Renzi non piace al Vaticano e lo tiene di mira

Renzi non ha ancora preso il timone del nuovo governo, che già arrivano per lui le prime critiche e queste non vengono da un partito dell’opposizione, ma dal Vaticano a cui non è piaciuta la pugnalata di San Valentino e l’Osservatore Romano parla di “peccato originale” nel futuro governo.
Le modalità del sopparso a Letta ricordano troppo antiche manovre del passato e ben evidenziano la fame di affermazione da parte del Pd in continua lotta al suo interno, con correnti che vanno l’una contro l’altra da renderlo instabile.
Questo il giudizio tagliente del Vaticano, che oramai chiusa l’era Bertone non appoggia più una parte politica, ma attraverso la guida del nuovo segretario di Stato cardinale Parolin, segue piuttosto l’onda del pensiero di Papa Francesco, il quale come si sa non ha peli sulla lingua e osserva attentamente le vicende politiche italiane.
Renzi, ora non può contare sull’appoggio del Vaticano e delle gerarchie ecclesiastiche, che aveva già conquistato come sindaco di Firenze, creando un cimitero dei feti, cosa che era molto piaciuto alla Chiesa perchè esaltava il valore della vita umana, dando dignità ad esseri che non erano riusciti ad affacciarsi ad essa.
Al Vaticano, a cui non è piaciuto il colpo di mano messo in atto da Renzi, che ha fatto uscire di scena Enrico Letta, ora sta a guardare il suo operato in cui si evidenzia un temerario spirito avventuriero.
Dalle pagine di Avvenire il giudizio non è affatto morbido e lo si capisce dall’editoriale del suo direttore Marco Tarquinio, che scrive:“Non si licenzia un premier-cireneo come Enrico Letta– per mettere in croce un Paese intero, per disarmare al buio una maggioranza di scopo tra distinti e anche (molto) distanti, per azzardare… una scommessa elettorale”

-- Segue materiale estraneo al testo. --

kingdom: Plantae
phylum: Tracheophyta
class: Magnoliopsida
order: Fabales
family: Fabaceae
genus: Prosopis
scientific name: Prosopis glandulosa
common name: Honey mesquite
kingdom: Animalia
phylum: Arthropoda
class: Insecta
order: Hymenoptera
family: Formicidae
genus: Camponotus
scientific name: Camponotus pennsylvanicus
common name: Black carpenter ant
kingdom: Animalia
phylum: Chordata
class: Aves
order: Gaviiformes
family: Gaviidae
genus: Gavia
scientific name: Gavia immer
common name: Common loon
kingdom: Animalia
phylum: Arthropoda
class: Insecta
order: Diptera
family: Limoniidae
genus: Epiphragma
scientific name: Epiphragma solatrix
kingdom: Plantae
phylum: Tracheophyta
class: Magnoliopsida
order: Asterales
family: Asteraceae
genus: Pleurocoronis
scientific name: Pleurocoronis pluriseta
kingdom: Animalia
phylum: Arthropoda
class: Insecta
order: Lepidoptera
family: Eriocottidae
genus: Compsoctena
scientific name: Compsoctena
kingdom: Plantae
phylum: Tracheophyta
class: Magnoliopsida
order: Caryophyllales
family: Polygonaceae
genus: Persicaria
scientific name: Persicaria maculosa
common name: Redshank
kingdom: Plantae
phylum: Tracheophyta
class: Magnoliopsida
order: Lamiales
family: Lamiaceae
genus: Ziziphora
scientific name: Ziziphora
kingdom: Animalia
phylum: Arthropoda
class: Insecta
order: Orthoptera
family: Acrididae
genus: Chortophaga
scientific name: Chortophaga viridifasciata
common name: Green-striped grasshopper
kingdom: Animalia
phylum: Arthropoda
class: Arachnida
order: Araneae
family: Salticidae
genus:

Così, sia l’organo ufficiale del Vaticano, che quello della Cei, pur senza per questo dare un giudizio aprioistico negativo nei confronti del futuro governo Renzi, pongono però un’incognita sul modo di agire, del “rottamatore”, giustificando invece Enrico Letta per le sue difficoltà, dovute alle lotte intestine nel Pd.
Il Vaticano è perplesso su come il nuovo premier farebbe a centrare i suoi obiettivi e come formerebbe un governo capace di risolvere i problemi delle famiglie, delle imprese, sempre più attanagliate nella spire della crisi.
I consiglieri vaticani stanno già faticando a spiegare al pontefice romano, l’incongruenza rappresentata dal fatto che Berlusconi, nonostante espulso dal parlamento, continui ad aggirarsi nei palazzi del potere dello stato.
La chiesa dunque aspetta ed è attenta perchè ha diversi interessi da curare e non solo pastorali, ma di ordine pratico, come il finanziamento delle scuole cattoliche, l’Imu sugli edifici ecclesiastici, che Monti e Letta avevano dimenticato e Renzi cosa farà?
Non passa inosservata neanche la casuale o voluta manovra dell’arcivescovo di Milano, cardinale Scola, che a fine gennaio ha inserito Gianni Letta nel Comitato di indirizzo dell’Istituto Toniolo, una fondazione che controlla l’università Cattolica e il policlinico Gemelli.
Se si considera che Gianni Letta, zio dell’ex premier, non è né un accademico, né un manager a cosa serve averlo al proprio interno, se non ad assicurarsi un uomo di potere capace di stare per decenni al centro degli affari politici, istituzionali ed economici. I suoi meriti stanno tutti nella capacità di stare vicino ai “grandi” che contano nella guida della politica italiana, come Berlusconi di cui è stato braccio destro, appoggiando la modifica di legge sul falso in bilancio, che ne consente la “modica quantità”, oppure la legge Cirielli sulla prescrizione, che ha consentito di bloccare una serie di processi in cui era coinvolto il Cav. Questo è ciò che consente oggi a quest’uomo, senza meriti accademici, di fornire orientamenti all’università, di cui era rettore un padre costituente e amico di papa Montini come Giuseppe Lazzati: una longa manus per trattare con il potere politico-economico in questa fase delicata ed incerta che attraversa la nostra Italia.
Ora Renzi ha un bell’esame da superare, non solo per i suoi elettori italiani, na anche per chi lo osserva da oltre Tevere.